[[ Entries shown, beginning ]]
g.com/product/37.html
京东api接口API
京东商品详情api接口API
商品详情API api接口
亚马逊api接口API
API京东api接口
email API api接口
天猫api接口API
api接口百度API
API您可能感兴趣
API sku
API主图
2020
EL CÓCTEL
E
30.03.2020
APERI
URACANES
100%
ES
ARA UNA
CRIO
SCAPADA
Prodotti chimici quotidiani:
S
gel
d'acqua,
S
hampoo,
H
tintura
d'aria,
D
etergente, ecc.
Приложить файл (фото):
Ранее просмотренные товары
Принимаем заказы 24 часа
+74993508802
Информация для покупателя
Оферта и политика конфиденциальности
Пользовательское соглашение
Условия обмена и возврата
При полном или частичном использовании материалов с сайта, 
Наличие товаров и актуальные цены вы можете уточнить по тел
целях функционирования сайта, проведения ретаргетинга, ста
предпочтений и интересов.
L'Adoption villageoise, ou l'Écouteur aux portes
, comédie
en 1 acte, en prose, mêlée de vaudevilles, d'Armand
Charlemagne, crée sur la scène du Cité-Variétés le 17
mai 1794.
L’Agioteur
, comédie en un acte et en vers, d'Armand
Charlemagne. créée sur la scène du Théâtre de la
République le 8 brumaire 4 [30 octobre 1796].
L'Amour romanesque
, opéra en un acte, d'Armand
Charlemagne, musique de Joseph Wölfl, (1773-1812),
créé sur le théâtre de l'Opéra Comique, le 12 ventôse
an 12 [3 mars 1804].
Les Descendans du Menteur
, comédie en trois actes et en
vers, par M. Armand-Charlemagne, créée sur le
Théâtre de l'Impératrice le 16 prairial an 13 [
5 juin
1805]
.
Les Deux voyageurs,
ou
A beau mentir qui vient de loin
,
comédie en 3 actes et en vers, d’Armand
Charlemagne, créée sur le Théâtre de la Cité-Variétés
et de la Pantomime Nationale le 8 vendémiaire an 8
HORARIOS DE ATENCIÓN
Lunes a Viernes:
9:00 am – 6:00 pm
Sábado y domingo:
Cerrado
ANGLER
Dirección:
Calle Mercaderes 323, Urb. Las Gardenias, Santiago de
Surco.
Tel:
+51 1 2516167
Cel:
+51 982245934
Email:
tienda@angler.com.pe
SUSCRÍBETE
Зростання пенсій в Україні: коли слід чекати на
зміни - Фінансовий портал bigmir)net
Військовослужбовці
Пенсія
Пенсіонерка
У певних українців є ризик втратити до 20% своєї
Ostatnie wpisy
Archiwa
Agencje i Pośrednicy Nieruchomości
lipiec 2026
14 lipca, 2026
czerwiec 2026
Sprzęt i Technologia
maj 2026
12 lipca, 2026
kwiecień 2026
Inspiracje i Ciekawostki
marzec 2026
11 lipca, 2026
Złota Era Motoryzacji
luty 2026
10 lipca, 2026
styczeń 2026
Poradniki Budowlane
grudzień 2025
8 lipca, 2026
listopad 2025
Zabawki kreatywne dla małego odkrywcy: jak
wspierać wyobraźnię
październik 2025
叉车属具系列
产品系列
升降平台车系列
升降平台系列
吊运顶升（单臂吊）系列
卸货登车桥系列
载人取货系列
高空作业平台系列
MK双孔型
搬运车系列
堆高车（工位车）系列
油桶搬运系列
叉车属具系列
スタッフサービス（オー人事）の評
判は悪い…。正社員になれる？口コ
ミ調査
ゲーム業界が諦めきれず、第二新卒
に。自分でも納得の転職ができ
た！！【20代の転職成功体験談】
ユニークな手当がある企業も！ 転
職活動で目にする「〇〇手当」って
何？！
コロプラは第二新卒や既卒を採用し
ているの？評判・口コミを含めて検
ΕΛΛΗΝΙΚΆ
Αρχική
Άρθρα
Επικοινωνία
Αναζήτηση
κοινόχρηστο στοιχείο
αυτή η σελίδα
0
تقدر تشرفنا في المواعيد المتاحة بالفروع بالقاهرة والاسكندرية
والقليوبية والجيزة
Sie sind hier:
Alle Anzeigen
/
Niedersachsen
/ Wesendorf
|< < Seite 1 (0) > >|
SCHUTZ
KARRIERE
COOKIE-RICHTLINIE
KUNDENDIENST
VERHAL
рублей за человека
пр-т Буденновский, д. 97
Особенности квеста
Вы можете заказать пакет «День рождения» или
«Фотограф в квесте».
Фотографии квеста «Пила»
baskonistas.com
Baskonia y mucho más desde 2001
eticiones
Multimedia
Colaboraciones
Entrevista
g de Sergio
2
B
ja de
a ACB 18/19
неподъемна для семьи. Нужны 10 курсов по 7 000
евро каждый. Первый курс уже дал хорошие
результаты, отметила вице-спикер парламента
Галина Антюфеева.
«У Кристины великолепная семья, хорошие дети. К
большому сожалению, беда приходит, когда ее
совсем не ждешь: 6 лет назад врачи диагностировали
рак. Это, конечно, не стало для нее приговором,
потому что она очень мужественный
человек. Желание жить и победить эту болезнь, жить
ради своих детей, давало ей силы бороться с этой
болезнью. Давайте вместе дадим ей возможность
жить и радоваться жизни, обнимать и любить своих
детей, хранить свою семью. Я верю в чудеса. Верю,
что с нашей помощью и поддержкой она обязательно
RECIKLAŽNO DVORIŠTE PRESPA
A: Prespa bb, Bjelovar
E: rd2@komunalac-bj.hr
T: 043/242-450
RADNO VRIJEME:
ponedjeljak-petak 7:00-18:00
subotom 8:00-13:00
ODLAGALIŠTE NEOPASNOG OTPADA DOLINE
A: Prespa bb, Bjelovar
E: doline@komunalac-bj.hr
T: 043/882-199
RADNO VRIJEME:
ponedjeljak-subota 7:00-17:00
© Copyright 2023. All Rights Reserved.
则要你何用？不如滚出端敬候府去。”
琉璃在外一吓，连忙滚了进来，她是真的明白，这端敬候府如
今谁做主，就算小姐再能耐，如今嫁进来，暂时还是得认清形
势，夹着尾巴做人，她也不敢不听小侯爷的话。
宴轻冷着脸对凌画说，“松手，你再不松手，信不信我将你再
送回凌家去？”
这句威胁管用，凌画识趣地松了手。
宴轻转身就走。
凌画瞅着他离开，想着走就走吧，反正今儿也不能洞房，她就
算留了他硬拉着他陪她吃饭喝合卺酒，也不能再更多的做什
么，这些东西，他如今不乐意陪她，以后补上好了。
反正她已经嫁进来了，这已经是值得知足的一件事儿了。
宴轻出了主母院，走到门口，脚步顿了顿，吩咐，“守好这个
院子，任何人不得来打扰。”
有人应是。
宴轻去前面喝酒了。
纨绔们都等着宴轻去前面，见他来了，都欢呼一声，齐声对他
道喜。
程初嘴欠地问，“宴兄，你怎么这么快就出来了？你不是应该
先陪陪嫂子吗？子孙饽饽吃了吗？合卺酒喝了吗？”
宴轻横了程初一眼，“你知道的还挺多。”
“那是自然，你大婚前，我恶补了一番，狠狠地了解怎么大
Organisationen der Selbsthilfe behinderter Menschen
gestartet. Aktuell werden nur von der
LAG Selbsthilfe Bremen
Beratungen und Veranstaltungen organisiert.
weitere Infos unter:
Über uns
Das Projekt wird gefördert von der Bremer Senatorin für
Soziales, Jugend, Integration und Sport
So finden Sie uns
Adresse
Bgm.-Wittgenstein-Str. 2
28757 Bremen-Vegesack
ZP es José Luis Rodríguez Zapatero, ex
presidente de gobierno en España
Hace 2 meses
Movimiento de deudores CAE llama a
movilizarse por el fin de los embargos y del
[[ Entries shown, end ]]
■ What the task requires ■
Copy all the data. Match it exactly.

■ Response to the exercise ■
g.com/product/37.html
京东api接口API
京东商品详情api接口API
商品详情API api接口
亚马逊api接口API
API京东api接口
email API api接口
天猫api接口API
api接口百度API
API您可能感兴趣
API sku
API主图
2020
EL CÓCTEL
E
30.03.2020
APERI
URACANES
100%
ES
ARA UNA
CRIO
SCAPADA
Prodotti chimici quotidiani:
S
gel
d'acqua,
S
hampoo,
H
tintura
d'aria,
D
etergente, ecc.
Приложить файл (фото):
Ранее просмотренные товары
Принимаем заказы 24 часа
+74993508802
Информация для покупателя
Оферта и политика конфиденциальности
Пользовательское соглашение
Условия обмена и возврата
При полном или частичном использовании материалов с сайта, 
Наличие товаров и актуальные цены вы можете уточнить по тел
целях функционирования сайта, проведения ретаргетинга, ста
предпочтений и интересов.
L'Adoption villageoise, ou l'Écouteur aux portes
, comédie
en 1 acte, en prose, mêlée de vaudevilles, d'Armand
Charlemagne, crée sur la scène du Cité-Variétés le 17
mai 1794.
L’Agioteur
, comédie en un acte et en vers, d'Armand
Charlemagne. créée sur la scène du Théâtre de la
République le 8 brumaire 4 [30 octobre 1796].
L'Amour romanesque
, opéra en un acte, d'Armand
Charlemagne, musique de Joseph Wölfl, (1773-1812),
créé sur le théâtre de l'Opéra Comique, le 12 ventôse
an 12 [3 mars 1804].
Les Descendans du Menteur
, comédie en trois actes et en
vers, par M. Armand-Charlemagne, créée sur le
Théâtre de l'Impératrice le 16 prairial an 13 [
5 juin
1805]
.
Les Deux voyageurs,
ou
A beau mentir qui vient de loin
,
comédie en 3 actes et en vers, d’Armand
Charlemagne, créée sur le Théâtre de la Cité-Variétés
et de la Pantomime Nationale le 8 vendémiaire an 8
HORARIOS DE ATENCIÓN
Lunes a Viernes:
9:00 am – 6:00 pm
Sábado y domingo:
Cerrado
ANGLER
Dirección:
Calle Mercaderes 323, Urb. Las Gardenias, Santiago de
Surco.
Tel:
+51 1 2516167
Cel:
+51 982245934
Email:
tienda@angler.com.pe
SUSCRÍBETE
Зростання пенсій в Україні: коли слід чекати на
зміни - Фінансовий портал bigmir)net
Військовослужбовці
Пенсія
Пенсіонерка
У певних українців є ризик втратити до 20% своєї
Ostatnie wpisy
Archiwa
Agencje i Pośrednicy Nieruchomości
lipiec 2026
14 lipca, 2026
czerwiec 2026
Sprzęt i Technologia
maj 2026
12 lipca, 2026
kwiecień 2026
Inspiracje i Ciekawostki
marzec 2026
11 lipca, 2026
Złota Era Motoryzacji
luty 2026
10 lipca, 2026
styczeń 2026
Poradniki Budowlane
grudzień 2025
8 lipca, 2026
listopad 2025
Zabawki kreatywne dla małego odkrywcy: jak
wspierać wyobraźnię
październik 2025
叉车属具系列
产品系列
升降平台车系列
升降平台系列
吊运顶升（单臂吊）系列
卸货登车桥系列
载人取货系列
高空作业平台系列
MK双孔型
搬运车系列
堆高车（工位车）系列
油桶搬运系列
叉车属具系列
スタッフサービス（オー人事）の評
判は悪い…。正社員になれる？口コ
ミ調査
ゲーム業界が諦めきれず、第二新卒
に。自分でも納得の転職ができ
た！！【20代の転職成功体験談】
ユニークな手当がある企業も！ 転
職活動で目にする「〇〇手当」って
何？！
コロプラは第二新卒や既卒を採用し
ているの？評判・口コミを含めて検
ΕΛΛΗΝΙΚΆ
Αρχική
Άρθρα
Επικοινωνία
Αναζήτηση
κοινόχρηστο στοιχείο
αυτή η σελίδα
0
تقدر تشرفنا في المواعيد المتاحة بالفروع بالقاهرة والاسكندرية
والقليوبية والجيزة
Sie sind hier:
Alle Anzeigen
/
Niedersachsen
/ Wesendorf
|< < Seite 1 (0) > >|
SCHUTZ
KARRIERE
COOKIE-RICHTLINIE
KUNDENDIENST
VERHAL
рублей за человека
пр-т Буденновский, д. 97
Особенности квеста
Вы можете заказать пакет «День рождения» или
«Фотограф в квесте».
Фотографии квеста «Пила»
baskonistas.com
Baskonia y mucho más desde 2001
eticiones
Multimedia
Colaboraciones
Entrevista
g de Sergio
2
B
ja de
a ACB 18/19
неподъемна для семьи. Нужны 10 курсов по 7 000
евро каждый. Первый курс уже дал хорошие
результаты, отметила вице-спикер парламента
Галина Антюфеева.
«У Кристины великолепная семья, хорошие дети. К
большому сожалению, беда приходит, когда ее
совсем не ждешь: 6 лет назад врачи диагностировали
рак. Это, конечно, не стало для нее приговором,
потому что она очень мужественный
человек. Желание жить и победить эту болезнь, жить
ради своих детей, давало ей силы бороться с этой
болезнью. Давайте вместе дадим ей возможность
жить и радоваться жизни, обнимать и любить своих
детей, хранить свою семью. Я верю в чудеса. Верю,
что с нашей помощью и поддержкой она обязательно
RECIKLAŽNO DVORIŠTE PRESPA
A: Prespa bb, Bjelovar
E: rd2@komunalac-bj.hr
T: 043/242-450
RADNO VRIJEME:
ponedjeljak-petak 7:00-18:00
subotom 8:00-13:00
ODLAGALIŠTE NEOPASNOG OTPADA DOLINE
A: Prespa bb, Bjelovar
E: doline@komunalac-bj.hr
T: 043/882-199
RADNO VRIJEME:
ponedjeljak-subota 7:00-17:00
© Copyright 2023. All Rights Reserved.
则要你何用？不如滚出端敬候府去。”
琉璃在外一吓，连忙滚了进来，她是真的明白，这端敬候府如
今谁做主，就算小姐再能耐，如今嫁进来，暂时还是得认清形
势，夹着尾巴做人，她也不敢不听小侯爷的话。
宴轻冷着脸对凌画说，“松手，你再不松手，信不信我将你再
送回凌家去？”
这句威胁管用，凌画识趣地松了手。
宴轻转身就走。
凌画瞅着他离开，想着走就走吧，反正今儿也不能洞房，她就
算留了他硬拉着他陪她吃饭喝合卺酒，也不能再更多的做什
么，这些东西，他如今不乐意陪她，以后补上好了。
反正她已经嫁进来了，这已经是值得知足的一件事儿了。
宴轻出了主母院，走到门口，脚步顿了顿，吩咐，“守好这个
院子，任何人不得来打扰。”
有人应是。
宴轻去前面喝酒了。
纨绔们都等着宴轻去前面，见他来了，都欢呼一声，齐声对他
道喜。
程初嘴欠地问，“宴兄，你怎么这么快就出来了？你不是应该
先陪陪嫂子吗？子孙饽饽吃了吗？合卺酒喝了吗？”
宴轻横了程初一眼，“你知道的还挺多。”
“那是自然，你大婚前，我恶补了一番，狠狠地了解怎么大
Organisationen der Selbsthilfe behinderter Menschen
gestartet. Aktuell werden nur von der
LAG Selbsthilfe Bremen
Beratungen und Veranstaltungen organisiert.
weitere Infos unter:
Über uns
Das Projekt wird gefördert von der Bremer Senatorin für
Soziales, Jugend, Integration und Sport
So finden Sie uns
Adresse
Bgm.-Wittgenstein-Str. 2
28757 Bremen-Vegesack
ZP es José Luis Rodríguez Zapatero, ex
presidente de gobierno en España
Hace 2 meses
Movimiento de deudores CAE llama a
movilizarse por el fin de los embargos y del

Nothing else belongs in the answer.